Automated Hiring Systems and the Challenge of Mitigating Discrimination: A UK Perspective
The paper "What does it mean to `solve' the problem of discrimination in hiring? Social, technical and legal perspectives from the UK on automated hiring systems" presents a critical examination of automated hiring systems (AHSs) and their claims of bias mitigation, focusing on three prominent systems: HireVue, Pymetrics, and Applied. The authors meticulously analyze the design and validation processes of these AHSs to explore how they attempt to address discrimination and promote diversity and inclusion in hiring practices.
Claims of Bias Mitigation
This investigation reveals a nuanced understanding of bias mitigation tactics employed by AHSs. These systems claim to reduce human bias by leveraging data-driven methodologies, thus supposedly providing a fairer and more objective assessment of candidates. For example, Pymetrics uses neuroscience-based games to evaluate candidates' cognitive, social, and emotional traits and applies statistical tests to ensure these metrics do not disproportionately disadvantage any protected groups. It employs audit-AI for regulatory compliance, following the US Equal Employment Opportunity Commission's 4/5ths rule.

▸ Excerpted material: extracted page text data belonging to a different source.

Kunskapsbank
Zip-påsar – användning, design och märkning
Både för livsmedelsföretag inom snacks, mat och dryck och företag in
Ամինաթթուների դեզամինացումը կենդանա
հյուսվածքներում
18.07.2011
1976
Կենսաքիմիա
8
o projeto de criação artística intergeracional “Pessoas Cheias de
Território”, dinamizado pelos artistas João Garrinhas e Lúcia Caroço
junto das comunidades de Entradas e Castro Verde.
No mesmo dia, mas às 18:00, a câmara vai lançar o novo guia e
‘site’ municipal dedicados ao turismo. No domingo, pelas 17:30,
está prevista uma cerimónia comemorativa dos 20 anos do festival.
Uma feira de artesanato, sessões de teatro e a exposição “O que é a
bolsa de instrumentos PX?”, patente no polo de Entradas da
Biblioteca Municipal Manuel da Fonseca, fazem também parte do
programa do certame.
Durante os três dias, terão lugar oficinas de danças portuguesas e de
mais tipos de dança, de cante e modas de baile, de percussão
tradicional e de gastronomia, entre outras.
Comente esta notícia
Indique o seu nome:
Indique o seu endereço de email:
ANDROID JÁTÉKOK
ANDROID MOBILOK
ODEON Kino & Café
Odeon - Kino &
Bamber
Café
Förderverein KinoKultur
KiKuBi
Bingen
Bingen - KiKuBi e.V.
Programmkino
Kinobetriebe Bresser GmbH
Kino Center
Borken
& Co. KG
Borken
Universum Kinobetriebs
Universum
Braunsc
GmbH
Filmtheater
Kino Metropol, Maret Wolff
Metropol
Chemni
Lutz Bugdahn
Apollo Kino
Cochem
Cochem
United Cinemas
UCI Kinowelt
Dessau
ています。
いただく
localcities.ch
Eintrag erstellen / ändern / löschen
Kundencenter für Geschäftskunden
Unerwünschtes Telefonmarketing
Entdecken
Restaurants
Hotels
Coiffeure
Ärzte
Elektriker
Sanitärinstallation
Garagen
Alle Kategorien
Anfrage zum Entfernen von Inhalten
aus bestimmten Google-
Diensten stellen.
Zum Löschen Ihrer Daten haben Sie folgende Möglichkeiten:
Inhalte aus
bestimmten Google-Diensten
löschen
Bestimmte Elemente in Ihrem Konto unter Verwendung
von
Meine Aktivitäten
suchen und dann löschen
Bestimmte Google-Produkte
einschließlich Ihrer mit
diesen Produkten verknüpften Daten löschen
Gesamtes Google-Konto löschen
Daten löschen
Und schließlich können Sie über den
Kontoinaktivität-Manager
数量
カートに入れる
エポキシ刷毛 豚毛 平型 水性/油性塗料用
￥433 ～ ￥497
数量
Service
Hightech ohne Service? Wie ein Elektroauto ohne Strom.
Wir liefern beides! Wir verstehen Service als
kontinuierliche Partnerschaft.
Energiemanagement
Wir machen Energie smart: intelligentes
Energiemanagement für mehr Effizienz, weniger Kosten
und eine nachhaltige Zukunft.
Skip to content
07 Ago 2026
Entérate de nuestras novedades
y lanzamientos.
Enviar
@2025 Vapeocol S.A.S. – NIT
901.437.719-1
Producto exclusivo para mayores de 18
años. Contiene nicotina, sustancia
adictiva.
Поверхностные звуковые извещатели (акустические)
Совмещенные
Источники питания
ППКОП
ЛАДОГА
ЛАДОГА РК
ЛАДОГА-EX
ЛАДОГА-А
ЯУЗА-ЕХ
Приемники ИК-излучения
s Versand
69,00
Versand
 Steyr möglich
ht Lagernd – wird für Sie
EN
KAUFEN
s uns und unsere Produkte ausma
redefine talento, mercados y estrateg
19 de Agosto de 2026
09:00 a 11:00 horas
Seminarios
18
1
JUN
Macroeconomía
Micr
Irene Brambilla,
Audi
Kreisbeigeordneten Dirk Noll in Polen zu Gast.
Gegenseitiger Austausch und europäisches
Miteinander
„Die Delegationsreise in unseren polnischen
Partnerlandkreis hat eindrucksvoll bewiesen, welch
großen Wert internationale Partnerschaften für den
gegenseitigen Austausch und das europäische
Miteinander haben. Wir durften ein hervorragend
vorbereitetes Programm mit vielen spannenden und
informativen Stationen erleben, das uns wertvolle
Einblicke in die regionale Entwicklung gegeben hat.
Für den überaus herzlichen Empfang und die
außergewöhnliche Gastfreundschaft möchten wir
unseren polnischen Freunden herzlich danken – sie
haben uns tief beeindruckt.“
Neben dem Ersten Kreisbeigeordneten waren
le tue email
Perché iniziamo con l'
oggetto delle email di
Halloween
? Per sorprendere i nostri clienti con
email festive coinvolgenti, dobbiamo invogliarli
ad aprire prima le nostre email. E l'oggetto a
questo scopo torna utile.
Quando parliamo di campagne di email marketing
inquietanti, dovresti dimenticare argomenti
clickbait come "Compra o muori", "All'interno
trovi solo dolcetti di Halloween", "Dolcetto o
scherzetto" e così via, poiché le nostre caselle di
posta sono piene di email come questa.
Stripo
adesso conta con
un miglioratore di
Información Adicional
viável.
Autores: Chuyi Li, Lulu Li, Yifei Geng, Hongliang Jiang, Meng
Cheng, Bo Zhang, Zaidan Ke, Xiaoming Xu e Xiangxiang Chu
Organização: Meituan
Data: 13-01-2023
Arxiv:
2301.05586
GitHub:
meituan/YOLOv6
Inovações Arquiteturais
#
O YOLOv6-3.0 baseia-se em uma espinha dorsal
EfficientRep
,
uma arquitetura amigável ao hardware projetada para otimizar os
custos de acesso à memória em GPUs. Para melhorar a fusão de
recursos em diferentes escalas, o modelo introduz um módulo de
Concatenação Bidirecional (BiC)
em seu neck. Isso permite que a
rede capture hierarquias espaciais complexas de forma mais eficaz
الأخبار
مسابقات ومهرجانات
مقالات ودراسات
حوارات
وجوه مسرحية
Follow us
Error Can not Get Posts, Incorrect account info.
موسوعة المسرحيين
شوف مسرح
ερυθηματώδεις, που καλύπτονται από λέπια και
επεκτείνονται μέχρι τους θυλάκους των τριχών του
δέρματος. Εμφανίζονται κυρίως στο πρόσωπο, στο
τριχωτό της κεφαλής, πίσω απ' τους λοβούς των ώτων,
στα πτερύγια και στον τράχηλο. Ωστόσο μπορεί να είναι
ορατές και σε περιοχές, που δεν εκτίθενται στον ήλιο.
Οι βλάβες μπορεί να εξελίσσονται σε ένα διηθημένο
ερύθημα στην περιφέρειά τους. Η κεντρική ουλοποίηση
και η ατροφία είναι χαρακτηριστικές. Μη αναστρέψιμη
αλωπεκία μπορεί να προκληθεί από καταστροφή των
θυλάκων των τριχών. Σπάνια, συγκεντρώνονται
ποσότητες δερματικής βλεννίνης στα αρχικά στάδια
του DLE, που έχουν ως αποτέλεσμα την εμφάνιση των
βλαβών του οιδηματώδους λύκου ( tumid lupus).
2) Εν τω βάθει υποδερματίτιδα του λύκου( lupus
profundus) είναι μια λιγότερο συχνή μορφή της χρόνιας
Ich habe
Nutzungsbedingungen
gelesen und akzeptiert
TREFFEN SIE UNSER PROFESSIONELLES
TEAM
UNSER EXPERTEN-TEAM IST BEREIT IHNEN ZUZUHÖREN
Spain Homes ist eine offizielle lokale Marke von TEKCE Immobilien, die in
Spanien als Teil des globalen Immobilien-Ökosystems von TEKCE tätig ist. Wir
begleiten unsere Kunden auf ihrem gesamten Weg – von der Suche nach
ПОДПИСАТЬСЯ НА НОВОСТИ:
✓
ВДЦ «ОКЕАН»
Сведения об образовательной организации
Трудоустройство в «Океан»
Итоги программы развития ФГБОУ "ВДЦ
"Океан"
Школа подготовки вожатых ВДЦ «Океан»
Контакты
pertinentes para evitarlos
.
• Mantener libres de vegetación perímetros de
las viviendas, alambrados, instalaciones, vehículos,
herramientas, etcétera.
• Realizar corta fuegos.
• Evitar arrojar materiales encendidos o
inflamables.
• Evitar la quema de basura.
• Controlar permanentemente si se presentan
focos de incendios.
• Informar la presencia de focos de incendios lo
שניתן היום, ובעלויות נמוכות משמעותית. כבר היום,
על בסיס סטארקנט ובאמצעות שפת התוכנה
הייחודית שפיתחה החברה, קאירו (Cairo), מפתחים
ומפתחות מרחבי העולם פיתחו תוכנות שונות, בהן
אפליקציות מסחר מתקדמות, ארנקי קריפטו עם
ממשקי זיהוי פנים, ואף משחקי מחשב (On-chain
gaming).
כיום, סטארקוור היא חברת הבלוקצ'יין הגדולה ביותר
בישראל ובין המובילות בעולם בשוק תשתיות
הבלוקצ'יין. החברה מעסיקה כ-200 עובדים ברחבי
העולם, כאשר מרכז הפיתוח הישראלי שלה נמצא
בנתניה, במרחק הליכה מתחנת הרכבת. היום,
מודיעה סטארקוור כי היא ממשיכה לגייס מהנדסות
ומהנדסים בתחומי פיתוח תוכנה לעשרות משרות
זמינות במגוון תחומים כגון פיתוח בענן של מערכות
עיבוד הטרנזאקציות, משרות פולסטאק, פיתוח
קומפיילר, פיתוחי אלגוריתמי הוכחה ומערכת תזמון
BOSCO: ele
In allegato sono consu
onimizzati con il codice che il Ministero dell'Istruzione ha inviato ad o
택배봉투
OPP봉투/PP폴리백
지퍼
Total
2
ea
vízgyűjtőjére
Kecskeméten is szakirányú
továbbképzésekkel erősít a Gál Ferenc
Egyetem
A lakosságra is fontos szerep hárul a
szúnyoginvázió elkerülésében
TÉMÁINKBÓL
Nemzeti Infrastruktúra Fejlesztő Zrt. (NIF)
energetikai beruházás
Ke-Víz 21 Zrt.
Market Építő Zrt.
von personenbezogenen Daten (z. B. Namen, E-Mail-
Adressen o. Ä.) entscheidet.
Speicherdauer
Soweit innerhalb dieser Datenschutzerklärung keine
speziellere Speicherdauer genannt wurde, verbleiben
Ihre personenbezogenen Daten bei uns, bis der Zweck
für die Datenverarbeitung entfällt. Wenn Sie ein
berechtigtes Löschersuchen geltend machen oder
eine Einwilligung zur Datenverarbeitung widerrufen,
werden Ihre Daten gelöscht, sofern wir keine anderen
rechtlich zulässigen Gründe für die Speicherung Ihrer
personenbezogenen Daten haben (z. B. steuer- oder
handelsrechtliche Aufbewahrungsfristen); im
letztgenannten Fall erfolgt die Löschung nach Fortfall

Similarly, HireVue uses video interviews and games to profile candidates, focusing on various categorical, audio, and video features. The system removes indicators linked to adverse impacts and introduces fairness constraints in the learning algorithm to ensure parity across protected groups.
Applied, meanwhile, addresses discrimination and bias through a different lens. It does not automate candidate assessment but provides a platform for monitoring biases by analyzing gendered language, employing anonymization techniques, and offering visual analytics to highlight potential biases during the hiring process.
Limitations and Challenges
The paper identifies inherent limitations in these systems' approaches to bias mitigation. These include reliance on historical data from "best-performing" or "fit" employees—data that may perpetuate existing biases and discrimination. Furthermore, the definition of fairness and bias mitigation varies with differing interpretations of what constitutes discrimination, often neglecting intersectionality in group identification, which can lead to biased outcomes for multi-faceted identities.
A notable computational challenge is the difficulty of conceptualizing fairness metrics that truly capture the social dimensions of discrimination. The paper articulates that metrics focusing on disparity in passing rates (disparate impact) may not accurately reflect deeper disparate treatment or mistreatment issues, such as false negative rejections.
Legal Context
The paper’s discussion of the UK legal framework highlights significant discrepancies between UK/EU legal standards and the US-centric foundations upon which these systems are built. UK law's concept of discrimination often diverges from the statistical rule-based approach seen in the US, and intellectual property legal frameworks in the UK and EU may be ill-fit for software systems that derive from US models. More crucially, under the UK's General Data Protection Regulation (GDPR), candidates are entitled to transparency and potentially a "right to an explanation" under Article 22, challenging the opacity commonly inherent in AHS operations.
Implications for Future Developments
This research invites broader reflection on the deployment of AHSs and the necessity of incorporating socio-legal dimensions into technological designs. In light of advancing AHS prevalence, a crucial immediate consideration is whether these systems are adequately equipped to uphold fundamental rights in employment contexts, both theoretically and practically.
Furthermore, there is a call for more comprehensive evaluations of UK and EU-developed systems, alongside robust qualitative analyses to gauge actual practices and impacts on employers and employees. Future studies should aspire to bridge computational constraints with contextual legal scrutiny to ensure ethically aligned progress in hiring technologies.
Conclusively, the urgent need to assess the burgeoning use of AHSs underlines the importance of balancing innovation with the protection of candidates' rights, fostering environments where technology aids rather than hinders equitable access to employment.